Posko Tanggap Darurat Banjir (TDB) yang didirikan di Balai Desa Jombok, Kecamatan Kesamben, Jombang, menerima kunjungan dari PMI Provinsi Jawa Timur. Dalam kunjungan tersebut, hadir Kepala Markas PMI Provinsi Jawa Timur dan Ketua Bidang Penanggulangan Bencana (PB), yang turut menyerahkan bantuan kemanusiaan secara simbolis untuk mendukung penanganan bencana banjir di wilayah tersebut.
Bantuan tersebut diserahkan bersama dengan PMI Kabupaten Jombang. Adapun jenis dan jumlah barang yang diberikan meliputi Family Kit sebanyak 25 paket, Hygiene Kit sebanyak 60 paket, dan Baby Kit sebanyak 20 paket.
Bantuan ini ditujukan untuk memenuhi kebutuhan dasar para pengungsi yang terdampak banjir. Penyerahan bantuan disaksikan langsung oleh pengurus PMI Kabupaten Jombang, yang juga turut mendampingi proses distribusi barang kepada warga terdampak.

Ketua PMI Kabupaten Jombang, Drs. Soeharto, M.Si., menyampaikan apresiasi atas perhatian dan dukungan dari PMI Provinsi Jawa Timur. “Bantuan ini sangat berarti bagi masyarakat yang terdampak banjir di Desa Jombok. Kami berharap sinergi seperti ini terus terjalin untuk memberikan pelayanan terbaik kepada masyarakat yang membutuhkan,” ujar Soeharto.
Kepala Markas PMI Provinsi Jawa Timur menegaskan pentingnya kerjasama antara berbagai pihak dalam menghadapi bencana. “PMI selalu siap hadir untuk membantu masyarakat yang terdampak bencana. Kami berharap bantuan ini dapat meringankan beban para pengungsi dan memenuhi kebutuhan mendesak mereka selama masa tanggap darurat,” ungkapnya.

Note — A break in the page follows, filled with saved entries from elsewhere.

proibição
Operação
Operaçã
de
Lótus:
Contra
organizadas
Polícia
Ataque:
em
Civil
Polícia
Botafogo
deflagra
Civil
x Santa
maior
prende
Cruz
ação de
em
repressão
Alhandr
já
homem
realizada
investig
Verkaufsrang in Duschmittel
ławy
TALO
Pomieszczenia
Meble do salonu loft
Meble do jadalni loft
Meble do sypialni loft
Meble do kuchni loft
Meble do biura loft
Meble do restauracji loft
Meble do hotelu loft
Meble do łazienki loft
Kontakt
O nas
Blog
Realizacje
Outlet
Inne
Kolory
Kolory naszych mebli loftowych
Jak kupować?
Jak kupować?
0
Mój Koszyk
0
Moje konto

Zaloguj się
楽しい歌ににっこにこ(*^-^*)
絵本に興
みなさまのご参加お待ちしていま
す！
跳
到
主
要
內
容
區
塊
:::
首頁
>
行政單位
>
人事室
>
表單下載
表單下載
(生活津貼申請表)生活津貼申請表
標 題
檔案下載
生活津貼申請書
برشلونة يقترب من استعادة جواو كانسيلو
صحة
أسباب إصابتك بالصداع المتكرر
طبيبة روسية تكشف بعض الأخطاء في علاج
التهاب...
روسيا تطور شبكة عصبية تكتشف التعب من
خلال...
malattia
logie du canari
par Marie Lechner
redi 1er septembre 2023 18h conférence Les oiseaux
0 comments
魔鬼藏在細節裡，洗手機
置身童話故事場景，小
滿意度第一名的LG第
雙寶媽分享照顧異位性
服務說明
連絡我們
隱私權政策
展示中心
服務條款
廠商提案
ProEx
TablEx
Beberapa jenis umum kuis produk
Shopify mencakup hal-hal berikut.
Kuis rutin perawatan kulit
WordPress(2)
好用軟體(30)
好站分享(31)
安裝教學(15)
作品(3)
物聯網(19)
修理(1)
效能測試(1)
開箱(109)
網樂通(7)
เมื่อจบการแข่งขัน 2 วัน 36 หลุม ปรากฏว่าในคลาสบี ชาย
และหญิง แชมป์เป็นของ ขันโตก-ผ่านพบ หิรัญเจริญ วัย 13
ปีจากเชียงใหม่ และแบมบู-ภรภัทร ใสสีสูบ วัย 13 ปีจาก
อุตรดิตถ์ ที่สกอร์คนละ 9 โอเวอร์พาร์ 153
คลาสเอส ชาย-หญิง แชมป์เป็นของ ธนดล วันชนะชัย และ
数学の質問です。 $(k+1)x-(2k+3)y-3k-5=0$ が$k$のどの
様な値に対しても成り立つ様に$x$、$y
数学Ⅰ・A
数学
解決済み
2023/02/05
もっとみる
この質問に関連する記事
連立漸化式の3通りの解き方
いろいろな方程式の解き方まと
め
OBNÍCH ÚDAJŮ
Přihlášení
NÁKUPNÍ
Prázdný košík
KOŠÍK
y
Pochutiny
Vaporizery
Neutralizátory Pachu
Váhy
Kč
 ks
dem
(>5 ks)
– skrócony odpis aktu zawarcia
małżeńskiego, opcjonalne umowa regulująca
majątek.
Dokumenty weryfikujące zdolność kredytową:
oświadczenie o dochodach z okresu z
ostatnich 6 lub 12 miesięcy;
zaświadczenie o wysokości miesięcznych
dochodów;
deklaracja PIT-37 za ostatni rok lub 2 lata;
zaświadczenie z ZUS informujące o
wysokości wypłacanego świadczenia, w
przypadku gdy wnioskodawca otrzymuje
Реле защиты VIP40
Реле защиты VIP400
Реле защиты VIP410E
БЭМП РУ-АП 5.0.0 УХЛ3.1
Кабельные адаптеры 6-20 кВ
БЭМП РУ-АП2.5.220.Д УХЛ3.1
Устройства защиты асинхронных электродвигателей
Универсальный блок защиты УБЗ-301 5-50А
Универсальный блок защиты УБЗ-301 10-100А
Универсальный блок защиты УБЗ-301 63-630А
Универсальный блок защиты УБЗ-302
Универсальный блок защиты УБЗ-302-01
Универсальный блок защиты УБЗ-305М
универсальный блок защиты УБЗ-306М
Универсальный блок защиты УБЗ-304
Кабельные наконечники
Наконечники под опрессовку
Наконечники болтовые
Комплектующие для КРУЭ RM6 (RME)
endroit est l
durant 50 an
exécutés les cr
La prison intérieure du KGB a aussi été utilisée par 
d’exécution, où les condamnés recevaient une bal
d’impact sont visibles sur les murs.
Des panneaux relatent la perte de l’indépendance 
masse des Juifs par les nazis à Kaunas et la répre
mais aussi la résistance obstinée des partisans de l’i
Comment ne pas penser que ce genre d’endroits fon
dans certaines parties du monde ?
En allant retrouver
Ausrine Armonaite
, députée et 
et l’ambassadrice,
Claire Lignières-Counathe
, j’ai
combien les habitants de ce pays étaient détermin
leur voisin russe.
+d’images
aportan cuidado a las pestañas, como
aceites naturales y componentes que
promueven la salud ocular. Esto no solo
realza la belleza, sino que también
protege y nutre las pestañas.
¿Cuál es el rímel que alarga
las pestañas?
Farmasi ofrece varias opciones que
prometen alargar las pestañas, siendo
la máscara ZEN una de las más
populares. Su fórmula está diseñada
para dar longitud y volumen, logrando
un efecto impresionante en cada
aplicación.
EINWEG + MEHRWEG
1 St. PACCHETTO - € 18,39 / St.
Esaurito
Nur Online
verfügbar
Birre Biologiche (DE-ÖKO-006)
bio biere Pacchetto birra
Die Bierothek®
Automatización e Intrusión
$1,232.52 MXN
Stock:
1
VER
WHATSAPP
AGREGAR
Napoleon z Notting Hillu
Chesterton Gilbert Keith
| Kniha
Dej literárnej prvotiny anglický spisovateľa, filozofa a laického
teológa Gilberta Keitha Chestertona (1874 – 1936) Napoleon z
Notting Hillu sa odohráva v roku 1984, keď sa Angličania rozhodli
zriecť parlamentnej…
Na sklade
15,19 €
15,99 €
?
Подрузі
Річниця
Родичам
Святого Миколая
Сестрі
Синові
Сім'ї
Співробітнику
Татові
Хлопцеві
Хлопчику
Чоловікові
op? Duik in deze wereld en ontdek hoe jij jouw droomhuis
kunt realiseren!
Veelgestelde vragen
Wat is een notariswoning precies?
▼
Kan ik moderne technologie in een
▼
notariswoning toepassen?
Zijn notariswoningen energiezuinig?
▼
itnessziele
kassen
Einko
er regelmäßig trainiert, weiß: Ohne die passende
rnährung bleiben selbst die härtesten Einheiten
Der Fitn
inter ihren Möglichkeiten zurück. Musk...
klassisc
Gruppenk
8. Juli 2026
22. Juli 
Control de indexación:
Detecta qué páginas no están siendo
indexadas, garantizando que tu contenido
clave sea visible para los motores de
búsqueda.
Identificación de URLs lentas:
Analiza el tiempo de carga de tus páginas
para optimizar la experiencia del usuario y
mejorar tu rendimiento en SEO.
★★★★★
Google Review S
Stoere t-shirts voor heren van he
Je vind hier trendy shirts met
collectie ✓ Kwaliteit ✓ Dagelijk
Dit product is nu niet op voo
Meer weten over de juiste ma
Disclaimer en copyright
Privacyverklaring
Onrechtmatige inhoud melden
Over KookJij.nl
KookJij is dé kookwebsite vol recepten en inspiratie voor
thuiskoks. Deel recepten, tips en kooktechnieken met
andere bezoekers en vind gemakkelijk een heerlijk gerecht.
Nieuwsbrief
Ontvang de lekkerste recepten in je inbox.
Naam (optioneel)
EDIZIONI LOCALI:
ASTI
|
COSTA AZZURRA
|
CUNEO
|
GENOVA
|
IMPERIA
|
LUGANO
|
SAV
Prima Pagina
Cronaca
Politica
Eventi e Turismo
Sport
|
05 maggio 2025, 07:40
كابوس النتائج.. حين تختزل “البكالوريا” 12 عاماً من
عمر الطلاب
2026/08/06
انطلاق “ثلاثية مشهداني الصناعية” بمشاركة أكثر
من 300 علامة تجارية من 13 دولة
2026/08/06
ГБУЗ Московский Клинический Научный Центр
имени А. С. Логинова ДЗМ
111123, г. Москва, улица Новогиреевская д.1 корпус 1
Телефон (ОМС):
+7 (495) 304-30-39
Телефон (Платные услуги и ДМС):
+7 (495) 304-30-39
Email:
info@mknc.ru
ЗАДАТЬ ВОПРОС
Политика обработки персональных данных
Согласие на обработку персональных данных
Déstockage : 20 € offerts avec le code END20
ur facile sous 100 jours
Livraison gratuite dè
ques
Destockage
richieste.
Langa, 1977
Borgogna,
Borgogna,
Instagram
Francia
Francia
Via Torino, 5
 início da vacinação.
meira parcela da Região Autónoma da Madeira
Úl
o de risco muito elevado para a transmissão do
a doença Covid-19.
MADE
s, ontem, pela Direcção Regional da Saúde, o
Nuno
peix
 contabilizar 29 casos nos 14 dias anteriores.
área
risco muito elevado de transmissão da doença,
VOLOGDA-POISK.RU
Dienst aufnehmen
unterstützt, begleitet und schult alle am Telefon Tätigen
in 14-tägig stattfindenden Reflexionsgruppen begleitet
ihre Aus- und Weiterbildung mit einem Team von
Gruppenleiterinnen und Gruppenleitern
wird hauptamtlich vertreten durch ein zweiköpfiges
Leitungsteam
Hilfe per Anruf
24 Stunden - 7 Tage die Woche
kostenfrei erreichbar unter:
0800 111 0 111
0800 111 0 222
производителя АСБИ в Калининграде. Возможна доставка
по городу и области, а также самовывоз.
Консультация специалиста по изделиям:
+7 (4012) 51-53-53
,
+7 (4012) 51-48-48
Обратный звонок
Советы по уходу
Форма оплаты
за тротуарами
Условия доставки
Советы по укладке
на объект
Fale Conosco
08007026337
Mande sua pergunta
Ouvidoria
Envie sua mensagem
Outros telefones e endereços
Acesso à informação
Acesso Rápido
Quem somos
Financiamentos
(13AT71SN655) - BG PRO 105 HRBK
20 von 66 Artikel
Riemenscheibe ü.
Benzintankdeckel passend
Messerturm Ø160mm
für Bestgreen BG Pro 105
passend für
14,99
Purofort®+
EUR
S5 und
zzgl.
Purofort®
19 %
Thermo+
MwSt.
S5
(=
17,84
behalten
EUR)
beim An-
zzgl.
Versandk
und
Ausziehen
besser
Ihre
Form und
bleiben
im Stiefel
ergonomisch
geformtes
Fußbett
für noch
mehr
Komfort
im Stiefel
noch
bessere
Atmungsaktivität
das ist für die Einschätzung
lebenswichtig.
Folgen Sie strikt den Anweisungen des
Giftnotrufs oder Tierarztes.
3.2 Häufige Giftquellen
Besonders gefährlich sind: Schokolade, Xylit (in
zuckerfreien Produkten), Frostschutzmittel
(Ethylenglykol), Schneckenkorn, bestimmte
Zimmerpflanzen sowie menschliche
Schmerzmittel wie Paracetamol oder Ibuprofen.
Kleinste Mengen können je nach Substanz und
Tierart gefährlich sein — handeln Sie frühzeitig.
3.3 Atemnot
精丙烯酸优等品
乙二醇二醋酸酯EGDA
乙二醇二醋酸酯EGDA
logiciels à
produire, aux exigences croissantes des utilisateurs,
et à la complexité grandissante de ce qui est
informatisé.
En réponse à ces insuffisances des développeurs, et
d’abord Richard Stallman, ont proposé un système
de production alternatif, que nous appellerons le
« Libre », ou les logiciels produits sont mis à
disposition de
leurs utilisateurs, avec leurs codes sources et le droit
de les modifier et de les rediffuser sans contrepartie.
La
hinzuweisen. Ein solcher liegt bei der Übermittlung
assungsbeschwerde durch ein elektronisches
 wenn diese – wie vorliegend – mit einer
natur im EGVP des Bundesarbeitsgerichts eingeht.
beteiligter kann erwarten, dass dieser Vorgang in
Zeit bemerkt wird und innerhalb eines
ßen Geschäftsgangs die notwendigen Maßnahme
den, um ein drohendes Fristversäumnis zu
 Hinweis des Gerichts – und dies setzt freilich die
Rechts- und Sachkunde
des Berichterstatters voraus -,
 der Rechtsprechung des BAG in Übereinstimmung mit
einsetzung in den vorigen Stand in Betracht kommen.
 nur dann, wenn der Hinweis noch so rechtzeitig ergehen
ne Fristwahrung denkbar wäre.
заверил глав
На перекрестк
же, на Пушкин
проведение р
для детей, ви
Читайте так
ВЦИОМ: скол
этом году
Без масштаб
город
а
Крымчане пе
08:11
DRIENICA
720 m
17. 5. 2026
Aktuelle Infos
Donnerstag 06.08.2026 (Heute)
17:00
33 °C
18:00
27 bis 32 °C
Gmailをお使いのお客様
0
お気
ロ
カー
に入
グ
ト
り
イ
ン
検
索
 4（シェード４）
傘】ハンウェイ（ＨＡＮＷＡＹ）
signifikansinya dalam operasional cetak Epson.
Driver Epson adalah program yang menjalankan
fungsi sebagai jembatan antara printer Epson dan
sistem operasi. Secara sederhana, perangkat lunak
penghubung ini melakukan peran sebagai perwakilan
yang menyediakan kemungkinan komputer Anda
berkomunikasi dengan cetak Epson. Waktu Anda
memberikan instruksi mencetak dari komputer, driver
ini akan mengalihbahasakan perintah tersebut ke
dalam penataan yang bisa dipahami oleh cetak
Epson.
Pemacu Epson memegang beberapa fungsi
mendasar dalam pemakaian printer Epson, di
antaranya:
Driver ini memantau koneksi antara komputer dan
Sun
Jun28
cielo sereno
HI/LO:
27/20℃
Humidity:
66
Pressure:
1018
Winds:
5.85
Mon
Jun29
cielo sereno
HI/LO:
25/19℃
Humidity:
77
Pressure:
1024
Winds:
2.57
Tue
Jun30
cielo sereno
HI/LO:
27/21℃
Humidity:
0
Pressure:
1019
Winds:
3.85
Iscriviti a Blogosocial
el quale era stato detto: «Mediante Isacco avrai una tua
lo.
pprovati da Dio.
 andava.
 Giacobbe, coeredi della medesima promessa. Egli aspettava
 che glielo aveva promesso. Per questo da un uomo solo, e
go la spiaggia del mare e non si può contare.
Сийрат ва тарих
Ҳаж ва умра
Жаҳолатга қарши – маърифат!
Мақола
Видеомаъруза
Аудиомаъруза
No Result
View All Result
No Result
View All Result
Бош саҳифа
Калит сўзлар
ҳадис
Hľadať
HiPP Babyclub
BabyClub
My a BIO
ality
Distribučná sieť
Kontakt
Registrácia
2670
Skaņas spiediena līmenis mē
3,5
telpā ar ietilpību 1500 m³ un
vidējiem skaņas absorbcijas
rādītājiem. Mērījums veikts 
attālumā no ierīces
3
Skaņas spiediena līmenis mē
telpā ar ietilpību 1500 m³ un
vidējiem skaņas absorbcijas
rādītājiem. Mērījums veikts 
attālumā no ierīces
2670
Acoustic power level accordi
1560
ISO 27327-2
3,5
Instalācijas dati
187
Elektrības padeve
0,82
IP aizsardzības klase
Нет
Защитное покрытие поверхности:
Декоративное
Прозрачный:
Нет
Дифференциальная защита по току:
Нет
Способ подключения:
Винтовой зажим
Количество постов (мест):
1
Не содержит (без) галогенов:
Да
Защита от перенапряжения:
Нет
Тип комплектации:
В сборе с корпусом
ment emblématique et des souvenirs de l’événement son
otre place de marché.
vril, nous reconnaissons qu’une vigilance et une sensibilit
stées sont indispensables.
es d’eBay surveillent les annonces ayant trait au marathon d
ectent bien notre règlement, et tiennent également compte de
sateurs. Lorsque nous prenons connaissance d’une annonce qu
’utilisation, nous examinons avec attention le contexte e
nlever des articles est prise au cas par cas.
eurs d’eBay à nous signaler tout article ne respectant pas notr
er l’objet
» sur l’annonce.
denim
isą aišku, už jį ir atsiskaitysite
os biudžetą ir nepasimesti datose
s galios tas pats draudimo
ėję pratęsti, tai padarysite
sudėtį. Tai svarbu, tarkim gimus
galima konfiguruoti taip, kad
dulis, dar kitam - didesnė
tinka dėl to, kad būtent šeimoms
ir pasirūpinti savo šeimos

Operasi tanggap darurat di Desa Jombok telah berlangsung sejak 10 Desember 2024, dengan relawan PMI terus berupaya memberikan layanan terbaik kepada masyarakat. Posko tanggap darurat di Balai Desa Jombok menjadi pusat koordinasi dan distribusi bantuan untuk para pengungsi.
PMI Kabupaten Jombang mengimbau masyarakat untuk tetap waspada dan siap siaga selama musim hujan ini, mengingat potensi bencana masih dapat terjadi. Dengan semangat kemanusiaan, PMI akan terus hadir memberikan pertolongan dan bantuan di tengah masyarakat.